Task statement
What you return should be the full listing, exactly as given.

Material supplied
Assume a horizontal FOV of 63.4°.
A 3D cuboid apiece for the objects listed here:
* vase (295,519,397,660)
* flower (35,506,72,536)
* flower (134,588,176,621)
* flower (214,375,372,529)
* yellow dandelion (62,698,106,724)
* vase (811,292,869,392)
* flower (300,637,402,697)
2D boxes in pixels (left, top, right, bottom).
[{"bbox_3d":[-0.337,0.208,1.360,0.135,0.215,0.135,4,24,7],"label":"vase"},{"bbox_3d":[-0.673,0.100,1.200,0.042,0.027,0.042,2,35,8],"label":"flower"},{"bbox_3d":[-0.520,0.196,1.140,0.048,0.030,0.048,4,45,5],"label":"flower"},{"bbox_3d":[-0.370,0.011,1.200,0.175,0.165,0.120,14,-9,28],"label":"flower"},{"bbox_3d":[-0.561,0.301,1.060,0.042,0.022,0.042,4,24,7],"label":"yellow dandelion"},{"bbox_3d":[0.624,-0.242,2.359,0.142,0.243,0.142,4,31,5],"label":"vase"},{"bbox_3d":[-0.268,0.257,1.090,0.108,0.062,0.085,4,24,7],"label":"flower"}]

Response to the exercise
Assume a horizontal FOV of 63.4°.
A 3D cuboid apiece for the objects listed here:
* vase (295,519,397,660)
* flower (35,506,72,536)
* flower (134,588,176,621)
* flower (214,375,372,529)
* yellow dandelion (62,698,106,724)
* vase (811,292,869,392)
* flower (300,637,402,697)
2D boxes in pixels (left, top, right, bottom).
[{"bbox_3d":[-0.337,0.208,1.360,0.135,0.215,0.135,4,24,7],"label":"vase"},{"bbox_3d":[-0.673,0.100,1.200,0.042,0.027,0.042,2,35,8],"label":"flower"},{"bbox_3d":[-0.520,0.196,1.140,0.048,0.030,0.048,4,45,5],"label":"flower"},{"bbox_3d":[-0.370,0.011,1.200,0.175,0.165,0.120,14,-9,28],"label":"flower"},{"bbox_3d":[-0.561,0.301,1.060,0.042,0.022,0.042,4,24,7],"label":"yellow dandelion"},{"bbox_3d":[0.624,-0.242,2.359,0.142,0.243,0.142,4,31,5],"label":"vase"},{"bbox_3d":[-0.268,0.257,1.090,0.108,0.062,0.085,4,24,7],"label":"flower"}]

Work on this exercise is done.